Reproduce the lines below word for word, starting at the line containing "barbecue charcoal" and ending at the line containing "South African charcoal", including both of those lines.
%%
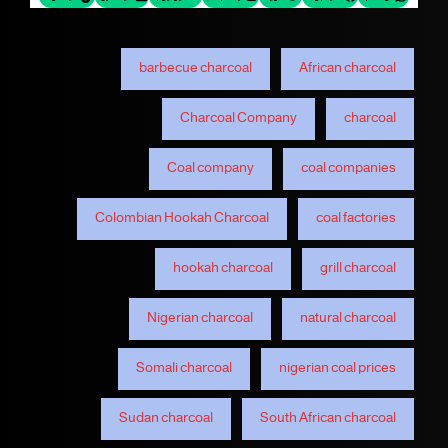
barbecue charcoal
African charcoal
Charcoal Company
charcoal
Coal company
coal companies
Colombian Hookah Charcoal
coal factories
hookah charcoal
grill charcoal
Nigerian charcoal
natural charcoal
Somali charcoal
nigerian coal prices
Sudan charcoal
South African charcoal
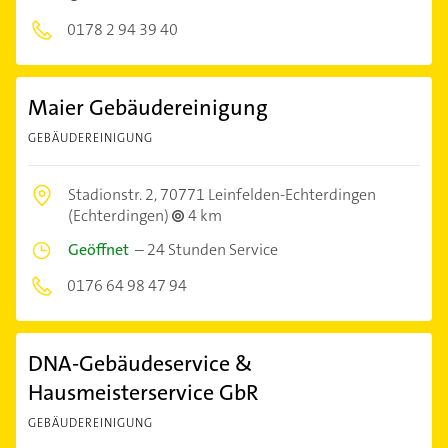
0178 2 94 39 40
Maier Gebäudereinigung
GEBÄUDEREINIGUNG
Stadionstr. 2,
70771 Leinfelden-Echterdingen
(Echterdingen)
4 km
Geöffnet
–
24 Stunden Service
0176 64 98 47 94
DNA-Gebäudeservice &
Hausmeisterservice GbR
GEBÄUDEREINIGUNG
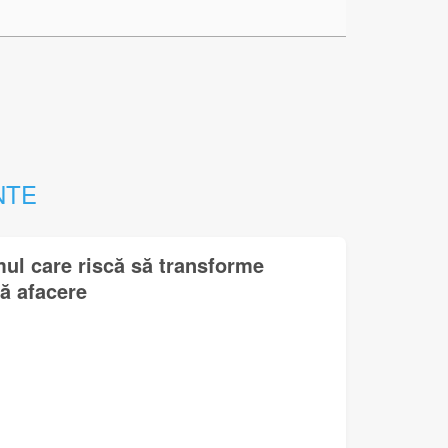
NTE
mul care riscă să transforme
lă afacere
%%
%%
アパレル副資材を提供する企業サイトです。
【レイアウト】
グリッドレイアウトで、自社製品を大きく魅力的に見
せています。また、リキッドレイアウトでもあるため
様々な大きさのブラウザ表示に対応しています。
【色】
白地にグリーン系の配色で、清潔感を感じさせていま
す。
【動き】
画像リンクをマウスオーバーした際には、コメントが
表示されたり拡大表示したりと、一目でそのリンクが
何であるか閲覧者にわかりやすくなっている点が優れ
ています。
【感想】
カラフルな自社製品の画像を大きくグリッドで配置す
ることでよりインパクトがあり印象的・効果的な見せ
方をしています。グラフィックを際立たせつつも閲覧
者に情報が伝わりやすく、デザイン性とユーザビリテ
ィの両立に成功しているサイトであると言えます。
%%
• _Response to this exercise_:
barbecue charcoal
African charcoal
Charcoal Company
charcoal
Coal company
coal companies
Colombian Hookah Charcoal
coal factories
hookah charcoal
grill charcoal
Nigerian charcoal
natural charcoal
Somali charcoal
nigerian coal prices
Sudan charcoal
South African charcoal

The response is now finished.